OBIETTIVO DEL COMPITO —
Rispondi alle domande seguenti in base al brano citato.
(a) Quale cifra ha percepito Piergiorgio Peluso come liquidazione dal gruppo Fondiaria-Sai?
(b) Secondo la ministra Elsa Fornero, quale ente non l'ha informata?
(c) Quante persone rimangono senza stipendio e prive di pensione?

BRANO CITATO —
2013.01.24 - Il piccolo Piergiorgio
La ministra Anna Maria Cancellieri ad occhio e croce non brilla per capacità. Di fronte alla vicenda degli studenti italiani all’estero che si trovano impossibilitati a votare, la signora ha affermato: “E’ vero, purtroppo non ci ha pensato nessuno”.
Già.
Non ci ha pensato nessuno.
Chissà chi doveva pensarci? Il presidente dello Juventus club di Recanati?
Rocco Siffredi? Toto Cotugno? La nazionale femminile di basket? Dario Fo? Topo
Gigio?
Alla ministra Cancellieri sfugge un dettaglio non da poco. Era proprio lei, in
quanto ministro dell’Interno, a dover provvedere per tempo a tale questione. Ma
la ministra aveva altro da fare, era in tutt’altre faccende affaccendata. Forse
il burraco, magari il circolo del bridge, oppure doveva aiutare il figliolo a
contare i soldi della liquidazione garantitagli dal gruppo Fondiaria-Sai:
3.600.000 Euro. Lo ricordava tempo fa Massimo Gramellini (1): a tanto ammonta
la cifra percepita dal piccolo Piergiorgio (che di cognome fa Peluso) per
quattordici mesi di lavoro. È dura la vita per i precari, si sa, ma se poi essi
sono figli di ministri finiscono con il rendere dura pure l’esistenza dei
genitori. Così finisce che questi ultimi vadano al lavoro distratti e si
dimentichino quel che devono fare.
Prendete Elsa Fornero: lei non sapeva che la sua riforma delle pensioni avrebbe
messo in mezzo alla strada centinaia di migliaia di lavoratori onesti, i
cosiddetti esodati. “L’Inps non mi ha informata”, ha detto ieri la ministra
(2). Probabilmente anche lei era preoccupata per le sorti dei suoi due
pargoletti. Si sa che i figli, ovunque si nasca, so’ piezz’ ‘e core (altri pare
si siano resi conto che i genitori so’ piezz’ e quaccos’ato, ma sorvolerei) e
che i loro problemi vengono prima di tutto. Si pensa a loro e non viene in
mente che 390.000 persone rimangono senza stipendio e prive di pensione. Roba
che il cavallo di Caligola, in confronto, era meglio di Franklin Delano
Roosevelt.
Lo so, sognavate che un governo sedicente tecnico fosse composto da persone
capaci, uomini e donne in grado di non compiere errori, abili nell’evitare
dimenticanze. Gente proba e integra, teste d’uovo, per intenderci. Invece vi
siete trovati con questi signori.
Coraggio, pensate che domani potrebbero esserci ancora.

VOCI ESTRATTE —

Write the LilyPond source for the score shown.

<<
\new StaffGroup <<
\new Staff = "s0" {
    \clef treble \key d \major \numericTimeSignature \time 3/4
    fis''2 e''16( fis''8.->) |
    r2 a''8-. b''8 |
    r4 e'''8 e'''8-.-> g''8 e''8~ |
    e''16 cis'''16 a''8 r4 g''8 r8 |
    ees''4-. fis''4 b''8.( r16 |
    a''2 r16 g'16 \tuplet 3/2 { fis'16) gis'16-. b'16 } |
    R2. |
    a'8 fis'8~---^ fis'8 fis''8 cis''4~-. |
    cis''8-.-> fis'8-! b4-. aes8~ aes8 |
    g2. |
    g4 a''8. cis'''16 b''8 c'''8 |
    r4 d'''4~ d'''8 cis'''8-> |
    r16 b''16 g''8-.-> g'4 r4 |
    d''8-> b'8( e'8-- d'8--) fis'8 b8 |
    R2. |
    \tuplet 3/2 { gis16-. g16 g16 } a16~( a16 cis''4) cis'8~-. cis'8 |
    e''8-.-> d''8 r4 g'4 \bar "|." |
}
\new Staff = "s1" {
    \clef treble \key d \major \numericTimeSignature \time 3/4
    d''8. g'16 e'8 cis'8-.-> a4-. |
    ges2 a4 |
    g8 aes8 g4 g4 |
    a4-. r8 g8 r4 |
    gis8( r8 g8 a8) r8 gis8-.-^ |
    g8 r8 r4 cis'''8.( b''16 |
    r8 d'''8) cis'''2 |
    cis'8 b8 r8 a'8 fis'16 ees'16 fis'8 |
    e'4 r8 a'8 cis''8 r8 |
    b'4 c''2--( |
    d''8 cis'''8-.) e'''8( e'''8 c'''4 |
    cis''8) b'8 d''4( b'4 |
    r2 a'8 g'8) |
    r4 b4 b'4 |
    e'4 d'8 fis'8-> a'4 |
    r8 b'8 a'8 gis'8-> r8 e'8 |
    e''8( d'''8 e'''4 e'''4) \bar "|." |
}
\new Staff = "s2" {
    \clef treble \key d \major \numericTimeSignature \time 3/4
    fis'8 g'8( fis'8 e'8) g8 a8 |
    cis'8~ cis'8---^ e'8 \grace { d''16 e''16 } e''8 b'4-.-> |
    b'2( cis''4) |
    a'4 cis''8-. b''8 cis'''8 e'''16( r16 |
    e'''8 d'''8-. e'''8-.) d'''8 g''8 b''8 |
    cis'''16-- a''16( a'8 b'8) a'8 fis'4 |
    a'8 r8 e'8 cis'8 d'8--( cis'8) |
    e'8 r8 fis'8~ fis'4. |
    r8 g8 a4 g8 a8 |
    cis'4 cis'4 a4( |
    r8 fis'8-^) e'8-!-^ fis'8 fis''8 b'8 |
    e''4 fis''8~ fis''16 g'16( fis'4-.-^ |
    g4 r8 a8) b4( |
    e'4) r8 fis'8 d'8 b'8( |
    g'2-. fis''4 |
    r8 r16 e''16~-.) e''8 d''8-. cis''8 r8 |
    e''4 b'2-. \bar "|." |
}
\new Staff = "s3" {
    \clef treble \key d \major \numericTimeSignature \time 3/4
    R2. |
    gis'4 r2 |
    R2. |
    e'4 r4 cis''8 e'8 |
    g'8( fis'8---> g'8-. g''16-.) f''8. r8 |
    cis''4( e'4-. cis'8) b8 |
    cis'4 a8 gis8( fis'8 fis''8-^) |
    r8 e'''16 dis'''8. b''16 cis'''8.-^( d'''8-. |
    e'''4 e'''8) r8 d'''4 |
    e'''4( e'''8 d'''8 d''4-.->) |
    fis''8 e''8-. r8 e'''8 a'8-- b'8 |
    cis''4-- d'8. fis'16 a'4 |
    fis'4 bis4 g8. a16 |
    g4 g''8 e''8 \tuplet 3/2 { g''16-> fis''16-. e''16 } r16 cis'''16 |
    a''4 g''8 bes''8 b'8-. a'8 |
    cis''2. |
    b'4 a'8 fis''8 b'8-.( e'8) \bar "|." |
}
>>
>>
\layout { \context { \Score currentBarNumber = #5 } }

SPAZIO RISPOSTA —
(a) 3.600.000 euro.
(b) L'Inps.
(c) 390.000 persone.